ReviR Therapeutics Doses First Patient in RTX-117 Phase 1 Trial Following Dual U.S. and China IND Clearances

Image Courtesy: Public Domain

ReviR Therapeutics, a clinical-stage biotechnology company pioneering AI-driven RNA-modulating small molecules to treat rare and genetic diseases, today announced a pivotal clinical and dual regulatory milestone: the first participant has been dosed in the First-in-Human (FIH) Phase 1 clinical trial of its lead candidate, RTX-117. This clinical progress follows the recent clearance by the Center for Drug Evaluation (CDE) of China's National Medical Products Administration (NMPA) of Investigational New Drug (IND) applications for two rare neurological indications: Charcot-Marie-Tooth disease (CMT) and Vanishing White Matter disease (VWM). The pipeline has also received Investigational New Drug (IND) clearance from the U.S. Food and Drug Administration (FDA), enabling the expansion of its clinical program into the United States.

The Phase 1 study is a randomized, double-blind, placebo-controlled, dose-escalation trial designed to evaluate the safety, tolerability, pharmacokinetics (PK), and pharmacodynamics (PD) of RTX-117 in healthy participants, supporting the transition into subsequent clinical trials for patients with CMT and VWM.

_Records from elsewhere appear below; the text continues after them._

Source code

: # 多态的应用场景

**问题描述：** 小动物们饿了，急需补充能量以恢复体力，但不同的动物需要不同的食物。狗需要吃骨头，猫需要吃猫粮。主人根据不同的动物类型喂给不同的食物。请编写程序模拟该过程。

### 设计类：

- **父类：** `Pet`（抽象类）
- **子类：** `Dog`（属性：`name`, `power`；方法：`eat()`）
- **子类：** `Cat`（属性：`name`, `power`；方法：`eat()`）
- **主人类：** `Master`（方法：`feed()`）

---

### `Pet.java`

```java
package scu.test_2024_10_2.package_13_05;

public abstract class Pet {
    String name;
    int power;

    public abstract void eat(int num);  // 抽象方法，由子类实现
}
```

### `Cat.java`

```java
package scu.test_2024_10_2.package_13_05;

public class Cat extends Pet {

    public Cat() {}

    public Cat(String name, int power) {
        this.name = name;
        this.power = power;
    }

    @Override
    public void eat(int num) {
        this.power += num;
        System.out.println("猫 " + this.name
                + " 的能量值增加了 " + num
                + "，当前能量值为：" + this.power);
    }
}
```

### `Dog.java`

Advancing Treatment for Rare Neurological Disorders

The severity of these diseases targeted in ReviR's clinical trials underscores the urgency of ReviR's mission, while the clearance further validates the unmet need for patients in China and worldwide:

• Charcot-Marie-Tooth disease (CMT): A spectrum of progressive and debilitating inherited disorders that cause nerve damage, resulting in muscle atrophy and loss of sensation in the extremities, with some subtypes leading to high mortality rates.
• Vanishing White Matter disease (VWM): A progressive and catastrophic leukodystrophy that primarily affects children, leading to irreversible motor decline and cognitive deterioration, often with fatal outcomes.

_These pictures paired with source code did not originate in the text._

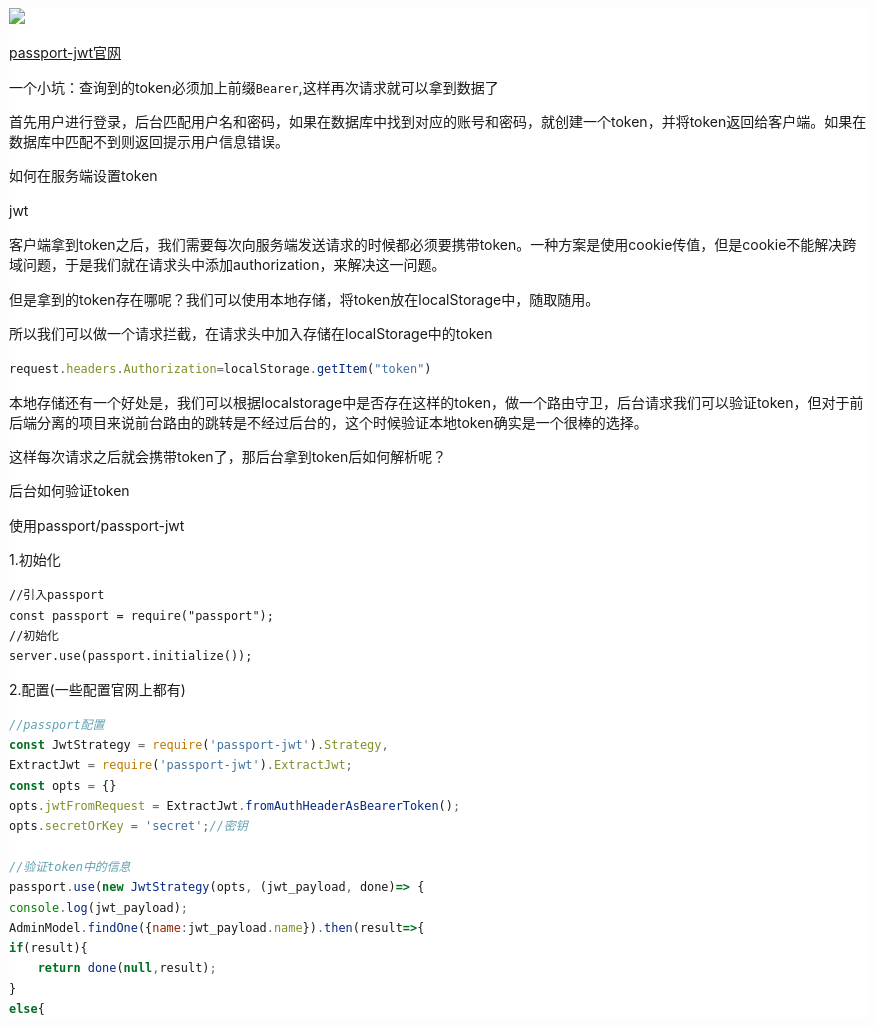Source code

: 





![](https://hansu-1253325863.cos.ap-shanghai.myqcloud.com/newblog/markdown/vue/admin.png)



[passport-jwt官网](https://www.npmjs.com/package/passport-jwt)



一个小坑：查询到的token必须加上前缀`Bearer`,这样再次请求就可以拿到数据了







首先用户进行登录，后台匹配用户名和密码，如果在数据库中找到对应的账号和密码，就创建一个token，并将token返回给客户端。如果在数据库中匹配不到则返回提示用户信息错误。



如何在服务端设置token

jwt



客户端拿到token之后，我们需要每次向服务端发送请求的时候都必须要携带token。一种方案是使用cookie传值，但是cookie不能解决跨域问题，于是我们就在请求头中添加authorization，来解决这一问题。

但是拿到的token存在哪呢？我们可以使用本地存储，将token放在localStorage中，随取随用。

所以我们可以做一个请求拦截，在请求头中加入存储在localStorage中的token

```javascript
request.headers.Authorization=localStorage.getItem("token")
```

本地存储还有一个好处是，我们可以根据localstorage中是否存在这样的token，做一个路由守卫，后台请求我们可以验证token，但对于前后端分离的项目来说前台路由的跳转是不经过后台的，这个时候验证本地token确实是一个很棒的选择。



这样每次请求之后就会携带token了，那后台拿到token后如何解析呢？

后台如何验证token

使用passport/passport-jwt

1.初始化

```
//引入passport
const passport = require("passport");
//初始化
server.use(passport.initialize());
```

2.配置(一些配置官网上都有)

```javascript
//passport配置
const JwtStrategy = require('passport-jwt').Strategy,
ExtractJwt = require('passport-jwt').ExtractJwt;
const opts = {}
opts.jwtFromRequest = ExtractJwt.fromAuthHeaderAsBearerToken();
opts.secretOrKey = 'secret';//密钥

//验证token中的信息
passport.use(new JwtStrategy(opts, (jwt_payload, done)=> {
console.log(jwt_payload);
AdminModel.findOne({name:jwt_payload.name}).then(result=>{
if(result){
    return done(null,result);
}
else{
```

"The milestone is a testament to the rigor of our preclinical data and the efficiency of our global team," said Paul August, PhD, Chief Scientific Officer of ReviR. "We are committed to working closely with clinical investigators and patient organizations in China to bring these innovative therapies forward as safely and rapidly as possible."

"The initiation of dosing in our first-in-human study, coupled with the dual IND clearance in China, marks a transformative leap for ReviR Therapeutics," added Peng Yue, PhD, CEO of ReviR. "By leveraging our VoyageR AI platform and our integrated cross-border operations in the U.S. and China, we are accelerating the development of our small molecule pipelines designed to address critical gaps where no approved disease-modifying treatments exist."

VoyageR AI is Fundamental to Disease Strategy

RTX-117 has previously received IND approval and Orphan Drug Designation from FDA, and it is also currently the only pipeline in China granted IND clearance for both CMT and VWM. It was discovered and developed using ReviR's proprietary VoyageR AI platform in collaboration with XtalPi's AI+robotics drug discovery engine. By leveraging deep insights into RNA biology and protein translation homeostasis, RTX-117 acts on the Integrated Stress Response (ISR) pathway to restore normal protein expression at the molecular source. Beyond the lead program, the VoyageR platform serves as a powerful engine for precision medicine, identifying chemical starting points based on their specific impact on RNA splicing. This enables the modulation of protein expression at the genetic source, empowering ReviR to target complex neurological conditions, immune & inflammatory pathways, and beyond - that have long been considered "undruggable."